··· Excerpt
Each approach fosters new connections and emphasises social and equitable learning. Clear expectations around respect, inclusion, and care are reiterated, aligning with professional identity and behaviours. Students with place-based knowledge or understanding of community languages are encouraged to share their skills, privileging those without traditional academic cultural capital. Students report a memorable, exciting, group-forming and bonding experience.
Outcomes: Sharing teaching and learning examples has been a key feature of the Belonging and Mattering CoP, with colleagues replicating the principles of collective and social learning by adapting and developing activities from and with each other. In recognition of the importance of group and social learning as a means to support belonging, further real-world examples of how to achieve this at scale, through differing modalities and with diverse student cohorts would undoubtedly enrich the conversation.
Case Study 5: Flexible and Authentic Assessment for Active Learning
Key themes from Active Learning Framework: Work-Integrated and Flexible
Background: Authentic assessment has been widely discussed within the academy and is a key part of Manchester Met’s newly revised Curriculum and Assessment Framework and our DELTA strategy. Interestingly, within the academy there have been calls to remove the phrase (Arnold & Croxford, 2024) or to return to its ‘true principles’ and disconnect the misappropriated connection to employability (McArthur, 2023). As a dual intensity institution (i.e. education and research), Manchester Met has a deep-rooted history with practice-based HE and has placed Authentic and Flexible Assessment (AFA) firmly within its institutional policies and practices to ensure student success, an excellent student experience and real-world readiness. AFA facilitates transformative active learning as ‘assessment for learning’, where the classroom pedagogy connects to the expected outcome of both summative and formative assessment tasks, connecting all elements of the Active Learning Framework (Figure 3). The strategic AFA CoP provides a mechanism to connect staff with the possibilities of AFA and the space to consider and develop new approaches. CoP discussions and activities have been informed by three key features of authentic assessment; realism, cognitive challenge, and evaluative judgment (Villarroel et al., 2018), together with institutional guidance to consider professional, societal, and educational authenticity (Table 5). The CoP has also debated flexible assessment, and optionality aligned to assessment type and task. This links naturally with the intent of active learning and influences the pedagogies applied in the classroom.
| Professional authenticity | Societal authenticity | Educational authenticity |
|---|---|---|
|
|
|
Source: Excerpt from Manchester Metropolitan University Authentic Assessment Toolkit (internal document)
······
··· Exercise data
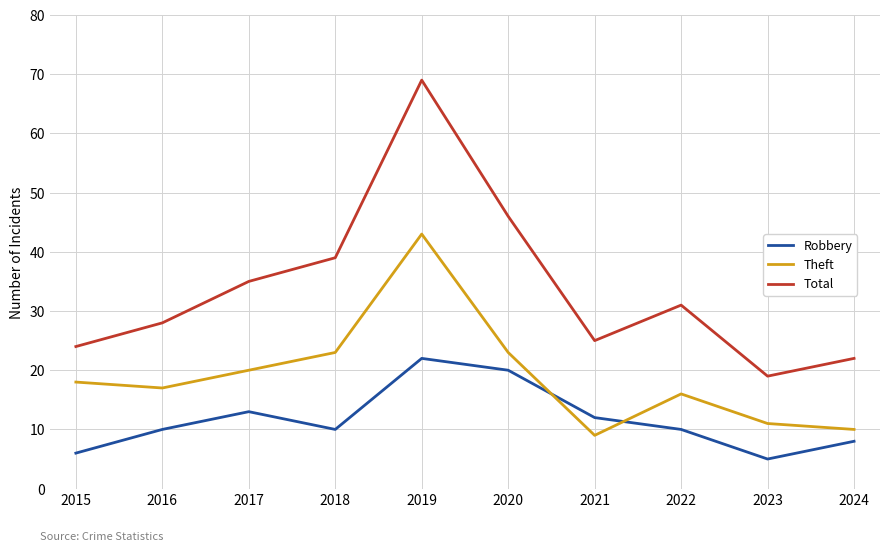

True or false: Theft and Robbery intersect in this chart.

True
······
▶ Required action A: In the active learning case-study excerpt, which three key features of authentic assessment informed the CoP discussions and activities?
▶ Required action B: Write the next part of the active learning case-study excerpt, picking up after its final line.

▶ Task result A: Realism, cognitive challenge, and evaluative judgment.

▶ Task result B:
Examples: The examples below have formed the basis of AFA CoP discussions to explore wider applications and stimulate innovation.
a) Work integrated learning (WIL)
The size, scale and profile of programmes at Manchester Met allows for formal and informal connections to aspects of WIL (see Boud et al., 2023). The stimulus for world ready professional graduates is linked to the ethos of the institution and recognition through global accreditation (e.g. our triple-accredited Business School). Integrated and assessed WIL is also a significant expectation within broader university policy. As Boud et al. (2023) discuss, there are opportunities to integrate and assess WIL within curricula, and experiences that sit outside curricula. Authentic assessment in our Marketing and Tourism programme formalises the inclusion of WIL leading to learning that is future-focused, work-integrated, engaging, socially integrative, and flexible (Table 6). New opportunities for building on the natural synergies between assessment and real-world context have arisen from the continued investment in the institution’s estate. This includes bespoke, professionally-aligned learning spaces such as a moot court, a Hyflex suite (delivering blended executive education), and an industry-standard Bloomberg trading suite (for hands-on learning about global financial markets).

b) Active learning and authentic assessment in Apprenticeships
Manchester Met’s BSc (Hons) Chemical Science Degree Apprenticeship programme (employer-sponsored degree study) demonstrates strong alignment between active learning methods and authentic assessment, both essential for developing occupational competence and academic depth. Assignments are designed to mirror real-world challenges, and this not only enhances critical thinking but supports the transfer of theoretical knowledge to professional contexts (Prince, 2004). AFA equips our apprenticeship learners to develop, evidence, and critically reflect on the competencies required for complex, dynamic workplaces. Reflective tasks and feedback loops also reinforce metacognitive development and support inclusive, workplace-aligned evaluation (Boud et al., 2013; Gibbs & Simpson, 2005).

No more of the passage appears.